Quoted passage
[Start of Attachment]
From: "Paul E. McKenney" <paulmck@linux.vnet.ibm.com>
To: Dave Hansen <dave.hansen@intel.com>
Cc: LKML <linux-kernel@vger.kernel.org>,
Josh Triplett <josh@joshtriplett.org>,
"Chen, Tim C" <tim.c.chen@intel.com>,
Andi Kleen <ak@linux.intel.com>, Christoph Lameter <cl@linux.com>
Subject: Re: [bisected] pre-3.16 regression on open() scalability
Date: Fri, 13 Jun 2014 15:45:19 -0700 [thread overview]
Message-ID: <20140613224519.GV4581@linux.vnet.ibm.com> (raw)
In-Reply-To: <539B594C.8070004@intel.com>
On Fri, Jun 13, 2014 at 01:04:28PM -0700, Dave Hansen wrote:
> Hi Paul,
>
> I'm seeing a regression when comparing 3.15 to Linus's current tree.
[End of Attachment]
Instructions
1) List every email address in the Cc field of the mailing list message.
2) Reproduce the mailing list message from "In-Reply-To: <539B594C.8070004@intel.com>" to "Linus's current tree.".
3) Carry on writing the mailing list message about the open() scalability regression from its last line.

Excerpted records
[Start of Attachment]
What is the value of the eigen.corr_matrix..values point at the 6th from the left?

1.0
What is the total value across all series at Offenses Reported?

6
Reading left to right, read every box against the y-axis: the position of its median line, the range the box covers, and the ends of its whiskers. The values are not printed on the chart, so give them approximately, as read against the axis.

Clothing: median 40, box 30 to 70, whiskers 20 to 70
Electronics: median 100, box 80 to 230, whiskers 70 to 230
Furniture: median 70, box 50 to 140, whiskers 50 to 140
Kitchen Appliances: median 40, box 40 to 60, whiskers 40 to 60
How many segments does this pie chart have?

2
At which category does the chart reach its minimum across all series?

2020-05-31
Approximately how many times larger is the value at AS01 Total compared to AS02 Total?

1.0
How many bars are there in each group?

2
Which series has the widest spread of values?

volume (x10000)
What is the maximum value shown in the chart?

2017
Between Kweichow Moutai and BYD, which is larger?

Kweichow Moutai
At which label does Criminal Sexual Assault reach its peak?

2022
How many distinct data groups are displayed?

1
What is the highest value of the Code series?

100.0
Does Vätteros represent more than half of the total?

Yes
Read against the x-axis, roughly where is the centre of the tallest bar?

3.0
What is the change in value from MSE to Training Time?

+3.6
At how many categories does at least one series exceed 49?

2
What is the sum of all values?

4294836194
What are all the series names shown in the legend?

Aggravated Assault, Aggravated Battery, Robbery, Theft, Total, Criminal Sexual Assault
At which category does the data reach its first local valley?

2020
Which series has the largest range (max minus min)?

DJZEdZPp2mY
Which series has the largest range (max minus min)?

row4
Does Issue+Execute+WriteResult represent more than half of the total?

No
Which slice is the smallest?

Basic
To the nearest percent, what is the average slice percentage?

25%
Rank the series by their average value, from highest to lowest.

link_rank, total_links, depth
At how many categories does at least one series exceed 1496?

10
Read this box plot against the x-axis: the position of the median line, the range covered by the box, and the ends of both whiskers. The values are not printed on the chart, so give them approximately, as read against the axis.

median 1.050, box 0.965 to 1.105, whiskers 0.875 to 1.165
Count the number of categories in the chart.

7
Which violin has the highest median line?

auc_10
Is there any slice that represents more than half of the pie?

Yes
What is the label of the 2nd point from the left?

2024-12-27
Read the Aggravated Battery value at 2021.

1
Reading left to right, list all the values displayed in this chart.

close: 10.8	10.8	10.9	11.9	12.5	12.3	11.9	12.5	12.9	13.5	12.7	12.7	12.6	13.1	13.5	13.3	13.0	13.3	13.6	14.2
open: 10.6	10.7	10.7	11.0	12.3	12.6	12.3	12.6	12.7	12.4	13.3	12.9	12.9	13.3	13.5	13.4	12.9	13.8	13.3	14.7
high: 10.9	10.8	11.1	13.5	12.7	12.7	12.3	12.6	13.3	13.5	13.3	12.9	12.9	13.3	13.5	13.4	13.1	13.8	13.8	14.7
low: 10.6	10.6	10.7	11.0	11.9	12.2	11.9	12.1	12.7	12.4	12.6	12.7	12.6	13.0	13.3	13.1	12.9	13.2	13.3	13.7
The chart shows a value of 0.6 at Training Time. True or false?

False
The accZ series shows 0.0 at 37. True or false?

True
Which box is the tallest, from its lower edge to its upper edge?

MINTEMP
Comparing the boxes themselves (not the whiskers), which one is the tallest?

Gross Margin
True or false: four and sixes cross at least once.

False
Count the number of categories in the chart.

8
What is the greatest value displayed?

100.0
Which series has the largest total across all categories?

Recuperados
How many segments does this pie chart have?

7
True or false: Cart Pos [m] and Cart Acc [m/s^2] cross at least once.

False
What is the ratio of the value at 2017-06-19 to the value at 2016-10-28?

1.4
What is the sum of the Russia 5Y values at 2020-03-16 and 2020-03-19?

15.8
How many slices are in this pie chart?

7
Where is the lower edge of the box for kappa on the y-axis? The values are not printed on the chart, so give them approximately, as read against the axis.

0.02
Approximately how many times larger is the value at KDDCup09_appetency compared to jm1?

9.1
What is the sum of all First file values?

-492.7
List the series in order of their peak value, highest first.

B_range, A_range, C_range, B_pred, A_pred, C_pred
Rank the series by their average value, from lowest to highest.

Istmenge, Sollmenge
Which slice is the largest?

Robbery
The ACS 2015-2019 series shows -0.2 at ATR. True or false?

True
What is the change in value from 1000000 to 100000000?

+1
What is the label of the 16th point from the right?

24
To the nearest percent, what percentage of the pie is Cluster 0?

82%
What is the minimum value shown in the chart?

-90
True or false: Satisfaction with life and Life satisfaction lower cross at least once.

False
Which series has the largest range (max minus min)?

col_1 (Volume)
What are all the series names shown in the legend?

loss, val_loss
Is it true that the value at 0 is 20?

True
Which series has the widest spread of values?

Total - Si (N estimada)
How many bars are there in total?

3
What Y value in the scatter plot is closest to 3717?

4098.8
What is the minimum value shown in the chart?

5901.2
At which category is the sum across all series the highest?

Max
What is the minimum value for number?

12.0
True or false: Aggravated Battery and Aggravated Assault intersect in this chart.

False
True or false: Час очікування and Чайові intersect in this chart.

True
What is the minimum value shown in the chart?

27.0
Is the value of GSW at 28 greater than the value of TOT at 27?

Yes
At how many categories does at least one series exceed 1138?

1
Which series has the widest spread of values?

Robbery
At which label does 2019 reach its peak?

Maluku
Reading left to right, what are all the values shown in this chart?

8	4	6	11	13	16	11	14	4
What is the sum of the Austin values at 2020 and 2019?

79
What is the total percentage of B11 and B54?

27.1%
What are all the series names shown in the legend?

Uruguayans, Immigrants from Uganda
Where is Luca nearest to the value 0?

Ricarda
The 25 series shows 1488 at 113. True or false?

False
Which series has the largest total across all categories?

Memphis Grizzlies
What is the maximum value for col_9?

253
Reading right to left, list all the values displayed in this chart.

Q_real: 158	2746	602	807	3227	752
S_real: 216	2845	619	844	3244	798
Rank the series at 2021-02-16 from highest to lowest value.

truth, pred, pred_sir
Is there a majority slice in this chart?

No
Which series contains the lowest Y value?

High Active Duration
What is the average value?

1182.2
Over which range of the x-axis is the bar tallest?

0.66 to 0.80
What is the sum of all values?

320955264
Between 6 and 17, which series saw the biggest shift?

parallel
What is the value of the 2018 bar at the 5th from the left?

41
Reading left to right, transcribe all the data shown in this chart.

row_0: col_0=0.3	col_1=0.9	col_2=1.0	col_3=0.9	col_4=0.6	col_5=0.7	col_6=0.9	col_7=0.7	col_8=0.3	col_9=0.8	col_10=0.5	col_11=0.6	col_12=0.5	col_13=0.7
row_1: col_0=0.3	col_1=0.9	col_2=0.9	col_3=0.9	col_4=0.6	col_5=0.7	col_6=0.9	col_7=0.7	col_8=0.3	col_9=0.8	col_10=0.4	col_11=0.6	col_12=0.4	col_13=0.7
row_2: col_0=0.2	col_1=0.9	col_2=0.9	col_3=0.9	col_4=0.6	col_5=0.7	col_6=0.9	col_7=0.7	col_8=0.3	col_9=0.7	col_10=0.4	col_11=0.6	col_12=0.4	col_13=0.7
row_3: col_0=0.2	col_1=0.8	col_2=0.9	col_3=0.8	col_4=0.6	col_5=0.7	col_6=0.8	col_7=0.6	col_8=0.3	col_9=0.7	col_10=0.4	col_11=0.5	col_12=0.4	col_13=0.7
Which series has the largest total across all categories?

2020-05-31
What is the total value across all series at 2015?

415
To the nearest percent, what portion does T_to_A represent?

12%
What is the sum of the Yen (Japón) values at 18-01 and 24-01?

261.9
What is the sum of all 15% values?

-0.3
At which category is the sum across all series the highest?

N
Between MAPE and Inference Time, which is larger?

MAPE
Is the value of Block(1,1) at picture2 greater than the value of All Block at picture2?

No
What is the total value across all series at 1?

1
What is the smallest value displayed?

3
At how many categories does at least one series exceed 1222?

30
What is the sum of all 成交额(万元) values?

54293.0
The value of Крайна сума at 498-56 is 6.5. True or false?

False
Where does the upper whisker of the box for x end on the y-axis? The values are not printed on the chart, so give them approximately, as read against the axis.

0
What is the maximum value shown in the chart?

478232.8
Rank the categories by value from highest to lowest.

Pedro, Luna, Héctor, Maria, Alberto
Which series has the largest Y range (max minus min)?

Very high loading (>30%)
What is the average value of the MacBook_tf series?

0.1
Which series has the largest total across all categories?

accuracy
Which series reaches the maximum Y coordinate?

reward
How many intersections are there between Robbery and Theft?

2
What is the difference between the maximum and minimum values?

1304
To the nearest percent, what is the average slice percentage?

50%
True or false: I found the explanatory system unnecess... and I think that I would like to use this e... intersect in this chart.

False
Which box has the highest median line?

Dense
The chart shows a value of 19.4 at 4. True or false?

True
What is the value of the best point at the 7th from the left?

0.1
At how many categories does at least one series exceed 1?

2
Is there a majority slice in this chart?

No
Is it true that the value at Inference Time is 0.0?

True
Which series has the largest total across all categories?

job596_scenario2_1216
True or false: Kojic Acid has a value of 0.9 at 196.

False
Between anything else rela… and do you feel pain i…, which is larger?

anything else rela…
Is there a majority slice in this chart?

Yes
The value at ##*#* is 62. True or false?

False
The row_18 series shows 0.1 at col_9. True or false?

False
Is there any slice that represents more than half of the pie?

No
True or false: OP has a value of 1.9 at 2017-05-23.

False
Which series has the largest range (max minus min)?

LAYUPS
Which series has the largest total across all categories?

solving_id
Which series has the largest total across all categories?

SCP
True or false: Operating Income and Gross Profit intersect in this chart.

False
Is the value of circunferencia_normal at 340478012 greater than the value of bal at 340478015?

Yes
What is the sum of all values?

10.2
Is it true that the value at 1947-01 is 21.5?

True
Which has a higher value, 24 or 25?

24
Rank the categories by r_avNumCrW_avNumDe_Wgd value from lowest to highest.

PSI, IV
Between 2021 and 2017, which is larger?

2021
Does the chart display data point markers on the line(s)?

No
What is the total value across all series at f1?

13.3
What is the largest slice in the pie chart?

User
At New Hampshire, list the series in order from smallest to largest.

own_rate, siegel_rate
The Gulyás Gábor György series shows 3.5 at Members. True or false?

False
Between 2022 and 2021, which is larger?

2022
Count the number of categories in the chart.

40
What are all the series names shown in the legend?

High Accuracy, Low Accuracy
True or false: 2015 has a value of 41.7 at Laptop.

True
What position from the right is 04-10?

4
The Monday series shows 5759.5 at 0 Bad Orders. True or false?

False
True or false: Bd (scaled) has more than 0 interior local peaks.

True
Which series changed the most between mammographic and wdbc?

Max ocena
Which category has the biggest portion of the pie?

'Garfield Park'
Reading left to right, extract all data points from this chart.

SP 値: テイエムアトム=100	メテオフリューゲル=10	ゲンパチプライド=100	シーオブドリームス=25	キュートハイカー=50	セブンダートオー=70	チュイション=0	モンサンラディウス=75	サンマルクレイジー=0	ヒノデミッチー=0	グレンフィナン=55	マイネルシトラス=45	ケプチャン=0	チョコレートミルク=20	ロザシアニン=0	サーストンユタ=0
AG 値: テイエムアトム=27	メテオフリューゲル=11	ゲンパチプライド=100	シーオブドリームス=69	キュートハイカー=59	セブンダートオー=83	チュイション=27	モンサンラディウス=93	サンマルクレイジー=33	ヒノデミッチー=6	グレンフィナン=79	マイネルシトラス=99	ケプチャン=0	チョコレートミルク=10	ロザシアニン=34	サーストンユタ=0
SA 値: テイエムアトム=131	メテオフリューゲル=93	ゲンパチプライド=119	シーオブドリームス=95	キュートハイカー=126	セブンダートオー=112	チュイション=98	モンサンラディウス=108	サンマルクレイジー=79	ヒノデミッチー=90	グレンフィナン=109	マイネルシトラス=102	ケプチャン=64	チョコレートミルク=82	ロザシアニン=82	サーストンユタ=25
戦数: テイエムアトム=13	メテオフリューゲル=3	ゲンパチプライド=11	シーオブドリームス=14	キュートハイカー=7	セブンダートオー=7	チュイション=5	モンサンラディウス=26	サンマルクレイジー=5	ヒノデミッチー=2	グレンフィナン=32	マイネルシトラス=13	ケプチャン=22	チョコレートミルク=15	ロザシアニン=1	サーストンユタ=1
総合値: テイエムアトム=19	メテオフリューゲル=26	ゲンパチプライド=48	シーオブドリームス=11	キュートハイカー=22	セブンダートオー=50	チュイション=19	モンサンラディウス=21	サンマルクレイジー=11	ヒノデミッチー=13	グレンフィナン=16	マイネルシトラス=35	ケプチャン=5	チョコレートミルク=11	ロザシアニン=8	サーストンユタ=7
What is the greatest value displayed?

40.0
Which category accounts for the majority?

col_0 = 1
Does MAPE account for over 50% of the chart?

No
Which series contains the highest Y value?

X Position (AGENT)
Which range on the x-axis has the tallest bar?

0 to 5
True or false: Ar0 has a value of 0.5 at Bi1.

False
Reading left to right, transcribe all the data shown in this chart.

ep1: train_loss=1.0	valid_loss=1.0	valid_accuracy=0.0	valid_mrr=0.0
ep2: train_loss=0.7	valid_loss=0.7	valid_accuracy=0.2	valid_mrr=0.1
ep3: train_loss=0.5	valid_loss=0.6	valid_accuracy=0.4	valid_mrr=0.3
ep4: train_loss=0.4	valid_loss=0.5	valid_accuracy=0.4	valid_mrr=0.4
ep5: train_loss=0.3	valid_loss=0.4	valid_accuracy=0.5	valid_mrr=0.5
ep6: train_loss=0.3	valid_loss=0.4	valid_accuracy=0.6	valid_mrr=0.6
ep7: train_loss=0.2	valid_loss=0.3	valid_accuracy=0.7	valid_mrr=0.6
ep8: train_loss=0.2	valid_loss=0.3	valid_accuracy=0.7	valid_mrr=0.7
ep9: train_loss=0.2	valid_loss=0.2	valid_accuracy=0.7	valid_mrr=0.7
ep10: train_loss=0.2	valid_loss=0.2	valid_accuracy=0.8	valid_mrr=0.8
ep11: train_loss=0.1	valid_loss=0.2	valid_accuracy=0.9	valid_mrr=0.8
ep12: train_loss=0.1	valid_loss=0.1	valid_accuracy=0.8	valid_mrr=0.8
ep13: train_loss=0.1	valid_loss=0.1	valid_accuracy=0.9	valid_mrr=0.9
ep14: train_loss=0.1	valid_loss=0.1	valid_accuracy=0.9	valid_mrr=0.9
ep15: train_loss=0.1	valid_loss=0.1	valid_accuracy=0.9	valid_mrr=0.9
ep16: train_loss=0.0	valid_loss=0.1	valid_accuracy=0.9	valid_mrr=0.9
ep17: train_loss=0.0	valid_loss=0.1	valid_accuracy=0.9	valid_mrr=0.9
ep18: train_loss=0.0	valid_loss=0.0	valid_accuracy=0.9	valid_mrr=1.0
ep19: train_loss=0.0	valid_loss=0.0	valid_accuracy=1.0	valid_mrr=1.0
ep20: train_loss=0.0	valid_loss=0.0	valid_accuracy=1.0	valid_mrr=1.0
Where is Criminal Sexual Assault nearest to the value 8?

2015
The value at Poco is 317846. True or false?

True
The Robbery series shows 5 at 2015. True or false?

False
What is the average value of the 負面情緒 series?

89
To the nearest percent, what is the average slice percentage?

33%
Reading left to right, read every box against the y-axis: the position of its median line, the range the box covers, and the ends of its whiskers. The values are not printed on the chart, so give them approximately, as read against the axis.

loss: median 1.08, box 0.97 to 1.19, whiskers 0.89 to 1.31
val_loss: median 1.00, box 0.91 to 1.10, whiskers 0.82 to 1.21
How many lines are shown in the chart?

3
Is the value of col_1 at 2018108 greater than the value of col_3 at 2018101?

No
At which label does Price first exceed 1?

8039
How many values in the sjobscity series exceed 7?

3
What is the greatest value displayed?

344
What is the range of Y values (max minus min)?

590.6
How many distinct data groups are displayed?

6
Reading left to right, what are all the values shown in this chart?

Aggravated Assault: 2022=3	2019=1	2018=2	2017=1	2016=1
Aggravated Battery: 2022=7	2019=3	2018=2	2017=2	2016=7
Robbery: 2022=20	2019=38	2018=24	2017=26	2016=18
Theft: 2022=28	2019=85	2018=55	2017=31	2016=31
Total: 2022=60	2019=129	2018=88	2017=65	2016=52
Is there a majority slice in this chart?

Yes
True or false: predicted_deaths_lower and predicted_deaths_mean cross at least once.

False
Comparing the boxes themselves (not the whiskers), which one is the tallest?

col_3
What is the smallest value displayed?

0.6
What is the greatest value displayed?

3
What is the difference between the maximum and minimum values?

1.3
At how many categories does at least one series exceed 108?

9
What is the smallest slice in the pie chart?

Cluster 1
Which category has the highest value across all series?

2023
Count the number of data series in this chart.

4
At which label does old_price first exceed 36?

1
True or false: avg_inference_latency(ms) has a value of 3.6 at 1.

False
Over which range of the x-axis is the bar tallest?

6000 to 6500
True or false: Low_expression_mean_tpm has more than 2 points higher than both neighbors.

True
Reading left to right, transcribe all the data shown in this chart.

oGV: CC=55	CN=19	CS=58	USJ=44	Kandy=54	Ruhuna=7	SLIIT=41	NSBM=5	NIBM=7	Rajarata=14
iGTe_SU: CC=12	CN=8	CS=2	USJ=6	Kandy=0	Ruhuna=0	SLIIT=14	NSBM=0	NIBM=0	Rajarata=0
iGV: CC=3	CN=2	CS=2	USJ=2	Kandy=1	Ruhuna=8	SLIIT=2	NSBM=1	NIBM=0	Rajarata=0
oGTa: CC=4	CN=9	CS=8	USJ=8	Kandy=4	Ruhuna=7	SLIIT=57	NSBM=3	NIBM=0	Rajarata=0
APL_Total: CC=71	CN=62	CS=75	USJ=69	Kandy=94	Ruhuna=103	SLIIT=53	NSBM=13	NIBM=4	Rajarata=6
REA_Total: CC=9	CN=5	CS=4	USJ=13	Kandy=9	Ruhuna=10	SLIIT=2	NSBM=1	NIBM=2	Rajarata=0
[End of Attachment]
Results for the exercise
1)
linux-kernel@vger.kernel.org
josh@joshtriplett.org
tim.c.chen@intel.com
ak@linux.intel.com
cl@linux.com

2)
In-Reply-To: <539B594C.8070004@intel.com>
On Fri, Jun 13, 2014 at 01:04:28PM -0700, Dave Hansen wrote:
> Hi Paul,
>
> I'm seeing a regression when comparing 3.15 to Linus's current tree.

3)
> I'm using Anton Blanchard's will-it-scale "open1" test which creates a
> bunch of processes and does open()/close() in a tight loop:
>
> > https://github.com/antonblanchard/will-it-scale/blob/master/tests/open1.c
>
> At about 50 cores worth of processes, 3.15 and the pre-3.16 code start
> to diverge, with 3.15 scaling better:
>
> http://sr71.net/~dave/intel/3.16-open1regression-0.png
>
> Some profiles point to a big increase in contention inside slub.c's
> get_partial_node() (the allocation side of the slub code) causing the
> regression. That particular open() test is known to do a lot of slab
> operations. But, the odd part is that the slub code hasn't been touched
> much.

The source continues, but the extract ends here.